▶ _BRANO_:
——————
Poi la conversazione riguardò
altri argomenti intervallati da
complimenti alla bontà delle
portate, ovviamente con il solo
intento di “preparare il
terreno” ad una nuova futura
richiesta, ad un nuovo
autoinvito.
Quando gli ospiti se ne
andarono, rimasi per qualche
tempo a pensare ed i ricordi,
dapprima sfuocati, divennero
sempre più nitidi.
Mio padre che da Nalùt (1946 -
1948) si spostava spesso per
motivi di lavoro, un paio di
volte mi portò con sé: una
volta a Cabào ed un’altra a
Ghadàmes. Ma ero troppo piccolo.
Durante i viaggi, lunghi da
sembrare interminabili, non
prestavo attenzione al paesaggio
e, all’arrivo, non avevo alcuna
autonomia di movimento. Ricordo
la strana sabbia di Cabào per la
sua colorazione rosso mattone.
Le garfas che sembrano
grandi colombaie mentre in
realtà sono antichi granai,
antichi depositi; le
caratteristiche abitazioni
“sotterranee” (credo si chiamino
magawir).
——————
▶ _ISTRUZIONI_:
1. Ripeti parola per parola il brano da "Poi la conversazione" a "sempre più nitidi.".
2. Secondo il brano, di che colore era la sabbia di Cabào?

▶ _DATI GREZZI_:
——————
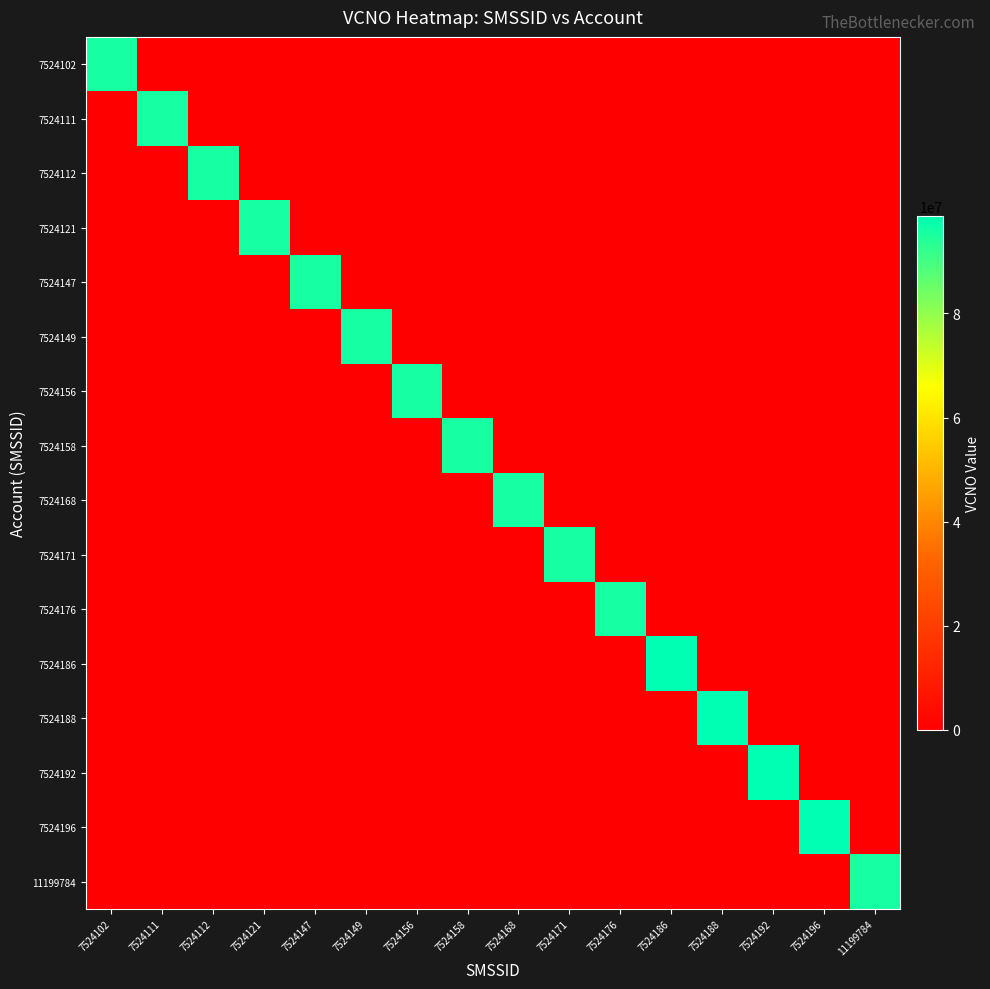

At how many categories does at least one series exceed 77785979?

16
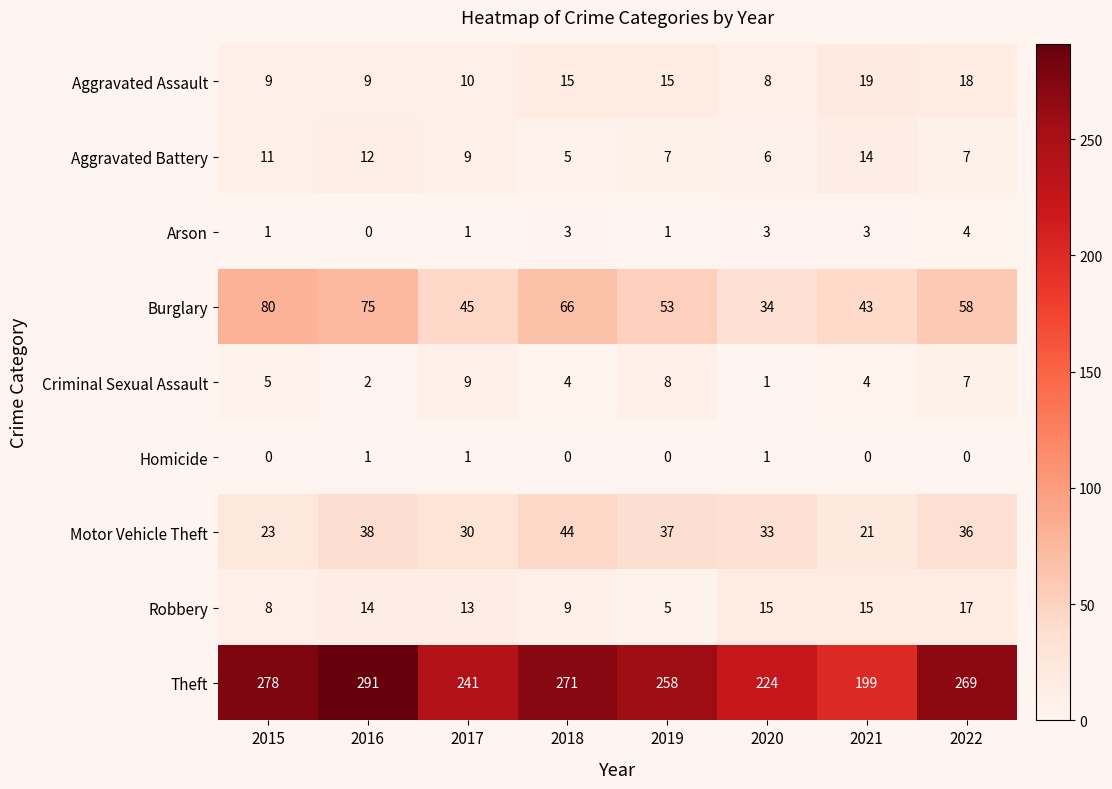

Is it true that Arson equals 3 at 2021?

True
——————
▶ _RISPOSTE PER PUNTO_:
1.
Poi la conversazione riguardò
altri argomenti intervallati da
complimenti alla bontà delle
portate, ovviamente con il solo
intento di “preparare il
terreno” ad una nuova futura
richiesta, ad un nuovo
autoinvito.
Quando gli ospiti se ne
andarono, rimasi per qualche
tempo a pensare ed i ricordi,
dapprima sfuocati, divennero
sempre più nitidi.

2. Aveva una colorazione rosso mattone.